Поправив шапку и вновь подтянув шарф ближе к носу, Федя сравнительно мягко посмотрел на Сигму, решительно отказавшегося даже приближаться к окну ближе, чем на три шага, мол, ему и отсюда все прекрасно видно. Подобный расклад был весьма предсказуем и не мог не радовать. Однако поймав в его взгляде смесь еще большего недоумения и растерянности, Достоевский слегка напрягся и вновь обернулся в сторону до боли очевидной причины возможной перемены в настроении Сигмы. По движениям Гоголя его намерения читались без труда.
— Коля, только попробуй, — с чарующей строгостью звонко отчеканил Федя, — Я серьезно.
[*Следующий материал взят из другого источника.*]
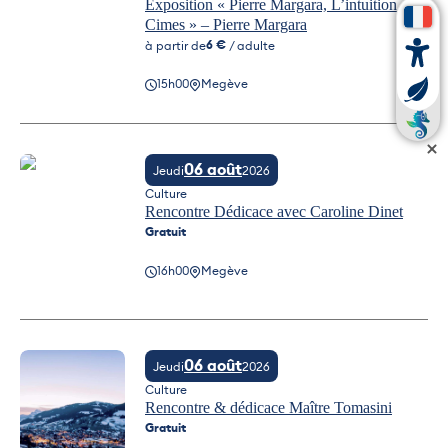
Exposition « Pierre Margara, L’intuition des
Cimes » – Pierre Margara
6 €
à partir de
/ adulte
Exposition « Pierre Margara, L’intuition des Cimes » – Pierre Marga
15h00
Megève
06 août
Jeudi
2026
Culture
Rencontre Dédicace avec Caroline Dinet
Gratuit
16h00
Megève
Rencontre Dédicace avec Caroline Dinet
06 août
Jeudi
2026
Culture
Rencontre & dédicace Maître Tomasini
Gratuit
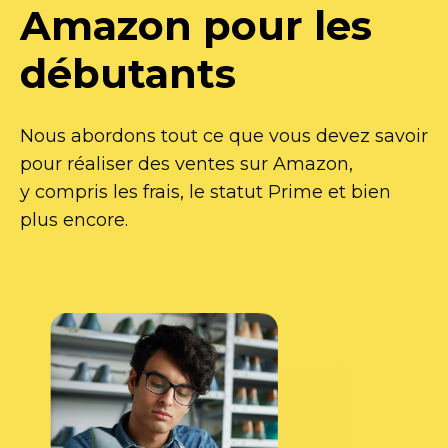
Amazon pour les
débutants
Nous abordons tout ce que vous devez savoir
pour réaliser des ventes sur Amazon,
y compris les frais, le statut Prime et bien
plus encore.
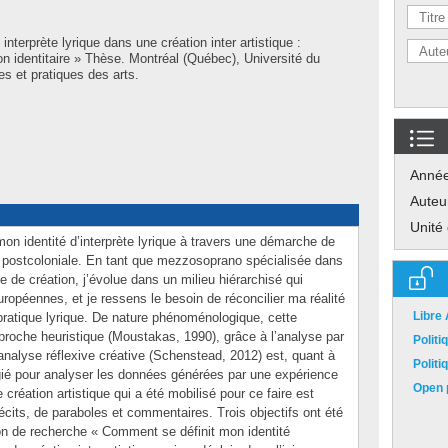
interprète lyrique dans une création inter artistique :
ion identitaire » Thèse. Montréal (Québec), Université du
s et pratiques des arts.
Anné
Auteu
Unité
 mon identité d’interprète lyrique à travers une démarche de
e postcoloniale. En tant que mezzosoprano spécialisée dans
ue de création, j’évolue dans un milieu hiérarchisé qui
ropéennes, et je ressens le besoin de réconcilier ma réalité
Libre
pratique lyrique. De nature phénoménologique, cette
roche heuristique (Moustakas, 1990), grâce à l’analyse par
Polit
L’analyse réflexive créative (Schenstead, 2012) est, quant à
Polit
égié pour analyser les données générées par une expérience
Open p
 création artistique qui a été mobilisé pour ce faire est
écits, de paraboles et commentaires. Trois objectifs ont été
ion de recherche « Comment se définit mon identité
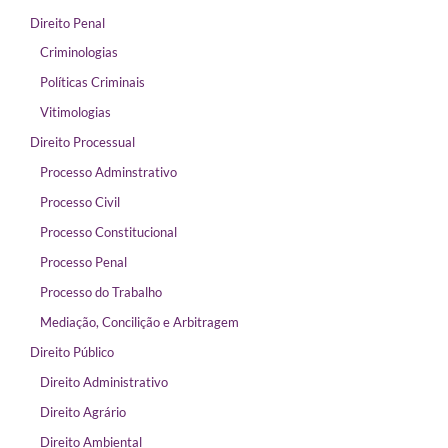
Direito Penal
Criminologias
Políticas Criminais
Vitimologias
Direito Processual
Processo Adminstrativo
Processo Civil
Processo Constitucional
Processo Penal
Processo do Trabalho
Mediação, Concilição e Arbitragem
Direito Público
Direito Administrativo
Direito Agrário
Direito Ambiental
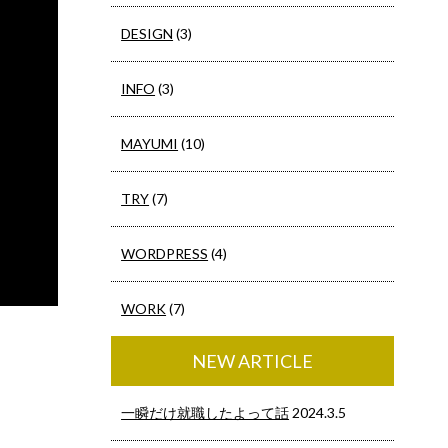
DESIGN
(3)
INFO
(3)
MAYUMI
(10)
TRY
(7)
WORDPRESS
(4)
WORK
(7)
NEW ARTICLE
一瞬だけ就職したよって話
2024.3.5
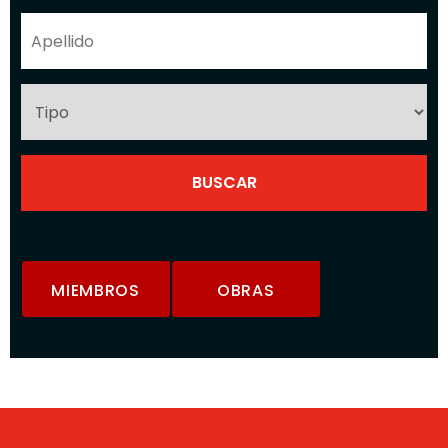
MIEMBROS
OBRAS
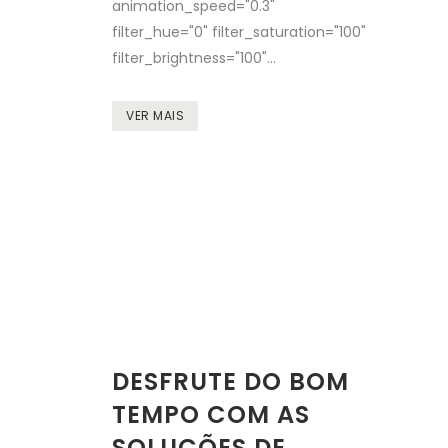
animation_speed="0.3"
filter_hue="0" filter_saturation="100"
filter_brightness="100"...
VER MAIS
DESFRUTE DO BOM
TEMPO COM AS
SOLUÇÕES DE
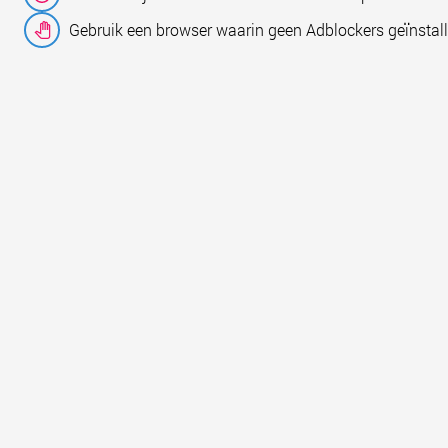
Gebruik een browser waarin geen Adblockers geïnstall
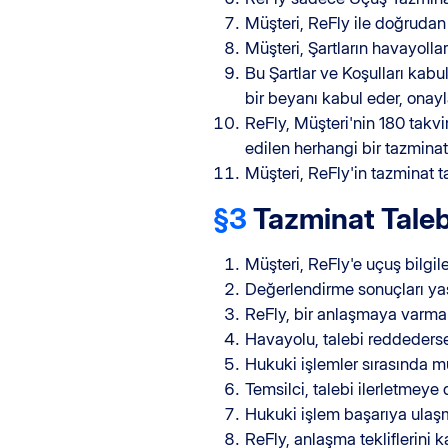
Müşteri, ReFly ile doğrudan 
Müşteri, Şartların havayolla
Bu Şartlar ve Koşulları kab
bir beyanı kabul eder, onayl
ReFly, Müşteri'nin 180 tak
edilen herhangi bir tazminatı
Müşteri, ReFly'in tazminat t
§3
Tazminat Taleb
Müşteri, ReFly'e uçuş bilgile
Değerlendirme sonuçları yasa
ReFly, bir anlaşmaya varmak 
Havayolu, talebi reddederse
Hukuki işlemler sırasında müş
Temsilci, talebi ilerletmeye 
Hukuki işlem başarıya ula
ReFly, anlaşma tekliflerini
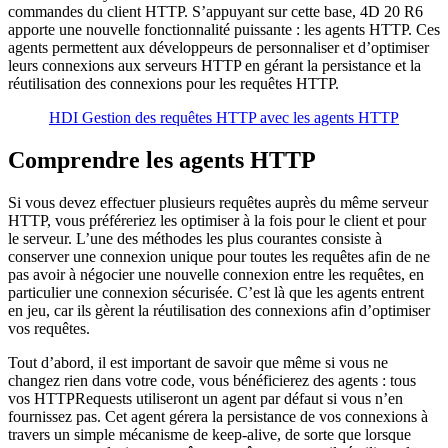
commandes du client HTTP. S’appuyant sur cette base, 4D 20 R6
apporte une nouvelle fonctionnalité puissante : les agents HTTP. Ces
agents permettent aux développeurs de personnaliser et d’optimiser
leurs connexions aux serveurs HTTP en gérant la persistance et la
réutilisation des connexions pour les requêtes HTTP.
HDI Gestion des requêtes HTTP avec les agents HTTP
Comprendre les agents HTTP
Si vous devez effectuer plusieurs requêtes auprès du même serveur
HTTP, vous préféreriez les optimiser à la fois pour le client et pour
le serveur. L’une des méthodes les plus courantes consiste à
conserver une connexion unique pour toutes les requêtes afin de ne
pas avoir à négocier une nouvelle connexion entre les requêtes, en
particulier une connexion sécurisée. C’est là que les agents entrent
en jeu, car ils gèrent la réutilisation des connexions afin d’optimiser
vos requêtes.
Tout d’abord, il est important de savoir que même si vous ne
changez rien dans votre code, vous bénéficierez des agents : tous
vos
HTTPRequests
utiliseront un agent par défaut si vous n’en
fournissez pas. Cet agent gérera la persistance de vos connexions à
travers un simple mécanisme de keep-alive, de sorte que lorsque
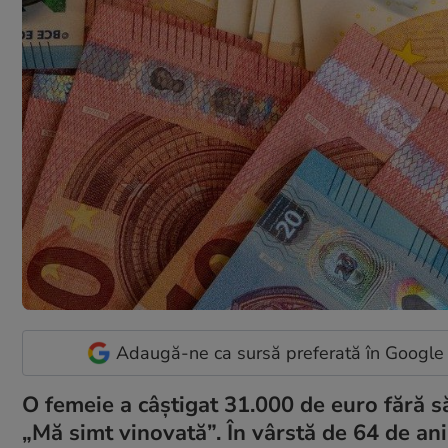
Adaugă-ne ca sursă preferată în Google
O femeie a câștigat 31.000 de euro fără să
„Mă simt vinovată”. În vârstă de 64 de ani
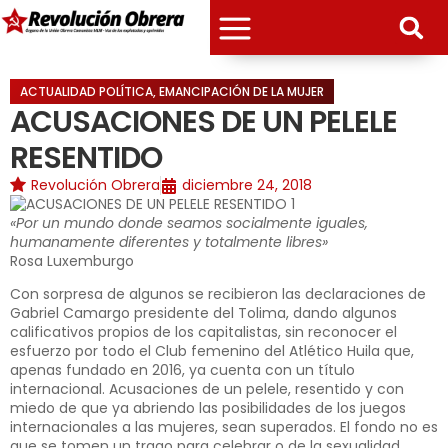
ACTUALIDAD POLÍTICA
,
EMANCIPACIÓN DE LA MUJER
ACUSACIONES DE UN PELELE
RESENTIDO
Revolución Obrera
diciembre 24, 2018
«Por un mundo donde seamos socialmente iguales,
humanamente diferentes y totalmente libres»
Rosa Luxemburgo
Con sorpresa de algunos se recibieron las declaraciones de
Gabriel Camargo presidente del Tolima, dando algunos
calificativos propios de los capitalistas, sin reconocer el
esfuerzo por todo el Club femenino del Atlético Huila que,
apenas fundado en 2016, ya cuenta con un título
internacional. Acusaciones de un pelele, resentido y con
miedo de que ya abriendo las posibilidades de los juegos
internacionales a las mujeres, sean superados. El fondo no es
que se tomen un trago para celebrar o de la sexualidad,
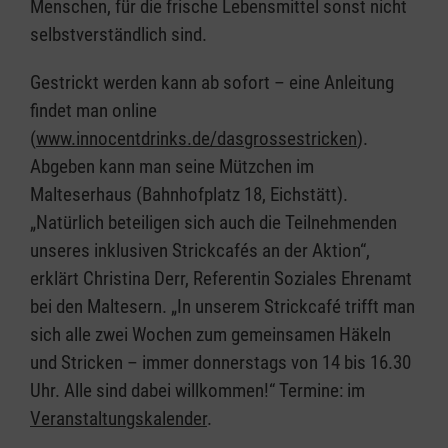
Menschen, für die frische Lebensmittel sonst nicht
selbstverständlich sind.
Gestrickt werden kann ab sofort – eine Anleitung
findet man online
(
www.innocentdrinks.de/dasgrossestricken
).
Abgeben kann man seine Mützchen im
Malteserhaus (Bahnhofplatz 18, Eichstätt).
„Natürlich beteiligen sich auch die Teilnehmenden
unseres inklusiven Strickcafés an der Aktion“,
erklärt Christina Derr, Referentin Soziales Ehrenamt
bei den Maltesern. „In unserem Strickcafé trifft man
sich alle zwei Wochen zum gemeinsamen Häkeln
und Stricken – immer donnerstags von 14 bis 16.30
Uhr. Alle sind dabei willkommen!“ Termine: im
Veranstaltungskalender
.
Но Коля, наполовину высунутый в узкое окошко, уже не слушал. Внешний слой крыши старой постройки был отделан алюминиевой кровлей, звонко отзывающейся характерными акустическими колебаниями на каждое прикосновение к ней, а угол наклона составлял порядка сорока пяти градусов. Сама поверхность была покрыта тонким слоем талого льда, но Гоголь явно был не тем человеком, которого может остановить какая-то там очевидная самоубийственность внезапной затеи. Благо, у Достоевского здравый смысл никуда не девался, поэтому он среагировал без промедлений. Коля удивленно промычал что-то невнятное, когда его одним четким выверенным движением грубо схватили за куртку и рывком опрокинули аккурат в объятия стекловаты. От проникновенного стального взгляда невероятно сердитого Достоевского он был вынужден стушеваться и отставить даже мысль о возможном протесте, хотя прокомментировать тот факт, что осколки стекловаты, вообще-то, довольно сложно вычищать из одежды, очень хотелось.
— В понедельник к десяти оба ко мне на инструктаж по технике безопасности, — с все той же строгостью сказал Достоевский, напряженно сдавив пальцами переносицу.
— Но я же… — начал было Сигма, но его грубо прервали.
— Ничего не хочу слышать.
Самостоятельно поднимаясь на ноги, Гоголь был искренне рад, что надел перчатки, и его ладони не так сильно пострадали от близости с острым материалом. От дьявольского блеска фиолетовых глаз, пророчащего адские муки виновнику его появления, неприятно кололо в боку, и Коля даже был отчасти удивлен не то поразительно зловещим видом Достоевского в ответ на его выходку, не то неоднозначной реакцией собственного организма. Та варьировалась от липкого ужаса до сладко тянущего в паху возбуждения.
— Не волнуйся, Сигма, программу инструктажа составлял я. Будем смотреть “Dumb ways to die” и кушать пряники, — Коля улыбнулся с несвойственной ему совершенно робостью и виновато опустил голову, всеми силами стараясь не встречаться с Федей взглядами.
— А с тобой мы еще дома поговорим, пряник.